You may be given an opportunity to ask your own question about it. You may be asked to share a thought or experience.

But don’t assume you will. Sit with that, okay?

Remember: Hopefully, this group will grow, and repeat this process. There is plenty of time to sort out the inconsistencies between what people say they want, and what they do. (Part of the human condition, actually, and it won’t be fixed in ten minutes!)

Rule #5: Focus, and be present! 

You chose this. You chose to try this, you chose to show up.

Embody that decision.

Heaving bored sighs, acting distracted, staring out the window, checking your phone, etc., etc., all indicate you’d rather be anywhere but here.
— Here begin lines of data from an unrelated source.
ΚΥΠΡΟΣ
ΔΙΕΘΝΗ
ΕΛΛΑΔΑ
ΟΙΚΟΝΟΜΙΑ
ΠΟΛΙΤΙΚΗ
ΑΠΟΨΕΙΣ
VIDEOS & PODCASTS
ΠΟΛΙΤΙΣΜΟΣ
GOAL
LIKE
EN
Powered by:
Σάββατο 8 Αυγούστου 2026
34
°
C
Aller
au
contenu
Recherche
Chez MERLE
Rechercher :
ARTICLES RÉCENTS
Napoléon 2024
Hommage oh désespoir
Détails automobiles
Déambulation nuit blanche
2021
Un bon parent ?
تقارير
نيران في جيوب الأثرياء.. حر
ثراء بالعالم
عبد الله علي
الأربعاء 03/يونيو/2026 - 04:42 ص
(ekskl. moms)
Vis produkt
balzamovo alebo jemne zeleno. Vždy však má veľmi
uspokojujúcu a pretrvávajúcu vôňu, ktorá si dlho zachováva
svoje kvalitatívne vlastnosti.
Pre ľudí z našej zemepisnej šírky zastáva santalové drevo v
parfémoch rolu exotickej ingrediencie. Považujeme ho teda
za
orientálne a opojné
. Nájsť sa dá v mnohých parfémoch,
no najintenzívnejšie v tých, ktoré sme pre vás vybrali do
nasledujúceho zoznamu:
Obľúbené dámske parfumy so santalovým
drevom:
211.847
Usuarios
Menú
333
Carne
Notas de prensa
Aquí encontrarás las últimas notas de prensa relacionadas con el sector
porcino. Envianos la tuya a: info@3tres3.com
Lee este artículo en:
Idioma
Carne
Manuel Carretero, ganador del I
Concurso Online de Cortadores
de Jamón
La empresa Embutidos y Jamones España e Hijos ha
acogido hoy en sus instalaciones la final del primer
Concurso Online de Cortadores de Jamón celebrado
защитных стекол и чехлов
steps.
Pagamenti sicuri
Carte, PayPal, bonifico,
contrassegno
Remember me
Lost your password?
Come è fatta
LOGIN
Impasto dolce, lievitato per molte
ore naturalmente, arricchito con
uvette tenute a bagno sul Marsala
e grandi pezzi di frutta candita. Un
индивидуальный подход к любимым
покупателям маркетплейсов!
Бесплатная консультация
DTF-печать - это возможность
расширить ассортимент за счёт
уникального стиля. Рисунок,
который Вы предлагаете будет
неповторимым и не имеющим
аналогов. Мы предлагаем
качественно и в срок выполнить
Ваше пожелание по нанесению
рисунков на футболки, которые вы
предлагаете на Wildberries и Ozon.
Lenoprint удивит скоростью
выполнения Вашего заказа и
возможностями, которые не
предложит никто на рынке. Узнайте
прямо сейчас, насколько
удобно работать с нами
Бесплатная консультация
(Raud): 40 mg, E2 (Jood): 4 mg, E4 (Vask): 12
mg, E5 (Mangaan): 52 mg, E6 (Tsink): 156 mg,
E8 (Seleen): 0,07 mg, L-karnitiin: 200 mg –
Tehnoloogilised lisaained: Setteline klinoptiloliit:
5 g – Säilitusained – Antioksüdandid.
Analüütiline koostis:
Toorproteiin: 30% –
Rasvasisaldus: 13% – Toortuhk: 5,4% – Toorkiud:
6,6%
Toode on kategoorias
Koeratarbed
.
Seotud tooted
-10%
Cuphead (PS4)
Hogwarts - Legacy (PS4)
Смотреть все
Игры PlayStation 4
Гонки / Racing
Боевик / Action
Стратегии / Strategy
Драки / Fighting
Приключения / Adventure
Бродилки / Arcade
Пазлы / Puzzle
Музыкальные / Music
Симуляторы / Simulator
This isn’t fair to the others in your group.

Cross-talk refers to carrying on a conversation on the side. So easy to slip into! So distracting to the rest of the group! Take notes of what’s on your mind, and share it later.

Beyond being unkind and disrespectful, you are missing a chance to learn something.

Take the opportunity to learn from someone else’s experience, their assumptions, and their mistakes–and discover their insights and solutions!

If you are truly bored to distraction, then this group is not for you.

Do yourself, and your fellow group members a favor. Let them know they should find someone else who will be more engaged.

Did I miss anything? If you’ve been in any kind of peer support group, you’ll recognize the playlist.

Feel free to suggest additional thoughts I may have overlooked!